Your grandmother (she passed away while I was in high school and I was really close to her) used to come here to pray all the time. One day her doctor had diagnosed her with Cancer and said that she wouldn't be able to have any more children. She had only had three kids at the time. So she went to Baclaran to pray that she'd get better because she wanted to have more children. She didn't want to die. She continued to pray there on a regular basis and one day she got on her knees and walked on her knees in the midst of all the people there down the center aisle, all the way up to the altar. She got to the front of the church, still on her knees, when everything started glowing. After a bit of fear, she went to the priest to tell him about the glowing. He advised her to keep praying for whatever it was she was asking for because it was a sign. A few months later, her doctor told her that the Cancer mysteriously disappeared and that she was getting better. She also ended up having four more kids, your uncles. That's why we come here all the time. We say thank you for giving us our family.

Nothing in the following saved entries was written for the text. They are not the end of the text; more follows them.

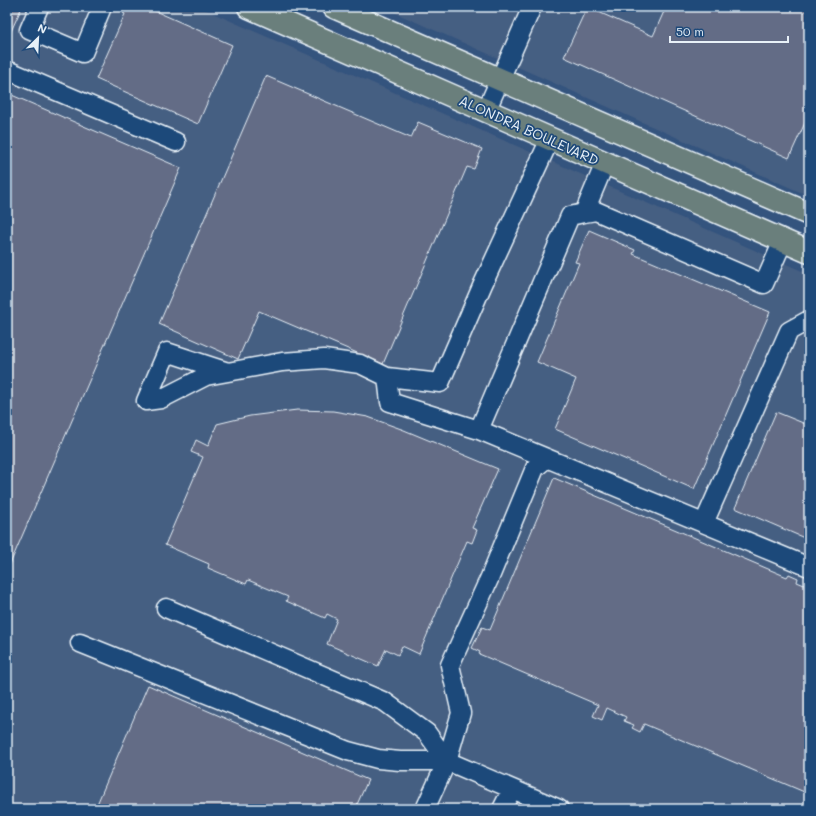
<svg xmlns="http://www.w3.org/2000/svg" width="816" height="816" font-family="Mali,sans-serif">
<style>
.built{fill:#455e82}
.building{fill:#646c86;stroke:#e8f1f8}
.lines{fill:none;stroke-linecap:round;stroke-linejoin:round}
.minor-casing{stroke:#e8f1f8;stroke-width:21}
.major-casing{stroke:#e8f1f8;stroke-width:25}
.minor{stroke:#1f4a7a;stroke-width:18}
.major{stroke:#6b7f7c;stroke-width:22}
.labels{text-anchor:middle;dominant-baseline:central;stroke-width:3.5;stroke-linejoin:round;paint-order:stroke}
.street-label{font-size:14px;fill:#e8f1f8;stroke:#1f4a7a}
</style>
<rect width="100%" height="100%" fill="#34547e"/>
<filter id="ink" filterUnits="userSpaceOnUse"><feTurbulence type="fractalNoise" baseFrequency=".025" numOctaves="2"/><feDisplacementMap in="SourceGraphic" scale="8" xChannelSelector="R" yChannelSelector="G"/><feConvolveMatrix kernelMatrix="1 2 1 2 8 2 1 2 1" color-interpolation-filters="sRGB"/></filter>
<g filter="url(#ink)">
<path class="built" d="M7 7H199L809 274V809H7Z
M382 7H809V196Z"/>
<path class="building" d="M7 7H22L7 40Z
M126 7H151L156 9 155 11 232 45 198 124 96 79 125 14 123 13Z
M587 7 653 36 666 7H809V114L789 158 564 57Z
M266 76 411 138 418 122 482 149 474 169 467 167 383 364 259 311 238 359 159 324Z
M7 93 181 168 7 571Z
M589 230 635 250 633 254 770 312 694 489 555 429 576 379 537 362 579 263 575 262Z
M297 410 333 411 368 417 404 430 498 469 472 528 477 530 472 543 467 541 419 654 402 646 398 655 386 649 378 666 327 644 337 619 327 614 325 618 286 601 288 597 248 580 246 584 208 568 209 564 165 545 203 457 191 452 196 440 208 446 217 424 250 416Z
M776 412 808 425 809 423V540L735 508Z
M554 478 787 577 789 574 798 578 797 582 809 587V794L644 724 640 732 632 728 634 725 624 721 626 717 607 708 602 720 593 716 598 705 479 654 480 652 472 648 482 627 490 630Z
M148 685 368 780 355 809H95Z"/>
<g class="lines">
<defs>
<path id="minor" d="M39 7 29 30 83 53 102 7
M7 70 176 142
M486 111 532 7
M605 163 584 213 596 211 764 284 783 241
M584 213 570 216 479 430 809 567
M228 372 167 352 146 401 161 399 206 376 282 362 324 359 360 364 387 377 440 383 483 284 550 139
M387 377 390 402 479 430
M704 523 789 331 809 320
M166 608 385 702 427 733 447 761
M80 643 348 751 378 759 400 761H447L559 809
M425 809 447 761 461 713 450 665 490 577 535 468 547 458
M502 809 512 789"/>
<path id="major" d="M249 7 809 252
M334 7 809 214"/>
</defs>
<use href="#minor" class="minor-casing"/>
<use href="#major" class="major-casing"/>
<use href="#minor" class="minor"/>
<use href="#major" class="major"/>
</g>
</g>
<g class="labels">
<g class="street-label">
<text transform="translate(529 130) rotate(24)">ALONDRA BOULEVARD</text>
</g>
</g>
<rect width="816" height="816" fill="none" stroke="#1f4a7a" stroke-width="24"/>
<rect x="12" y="12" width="792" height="792" fill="none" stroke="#e8f1f8" stroke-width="1.5" filter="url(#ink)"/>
<g transform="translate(38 38) rotate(24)" stroke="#1f4a7a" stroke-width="3" paint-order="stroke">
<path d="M0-3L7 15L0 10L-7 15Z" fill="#e8f1f8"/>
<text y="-6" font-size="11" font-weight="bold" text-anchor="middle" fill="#e8f1f8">N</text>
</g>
<path d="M670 36v6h118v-6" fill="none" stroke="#e8f1f8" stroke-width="2"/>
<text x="676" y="36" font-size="12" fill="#e8f1f8" stroke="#1f4a7a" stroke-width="3" paint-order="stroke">50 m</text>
</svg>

By this point I was a bit teary and emotional. I thought about all the other things we did as a family, that I never really gave thought or care about. It all became clear.
Being Catholic wasn't just a religion to me. It wasn't all the rituals of mass and all the things they forced upon me in Catholic school. It was my family and the source of individual happiness and console in the low points of my life. It was where I ran to whenever everything was falling apart in my life. It's what brings my family together and how we interact with each other. It's how I want to see myself interacting with my future family.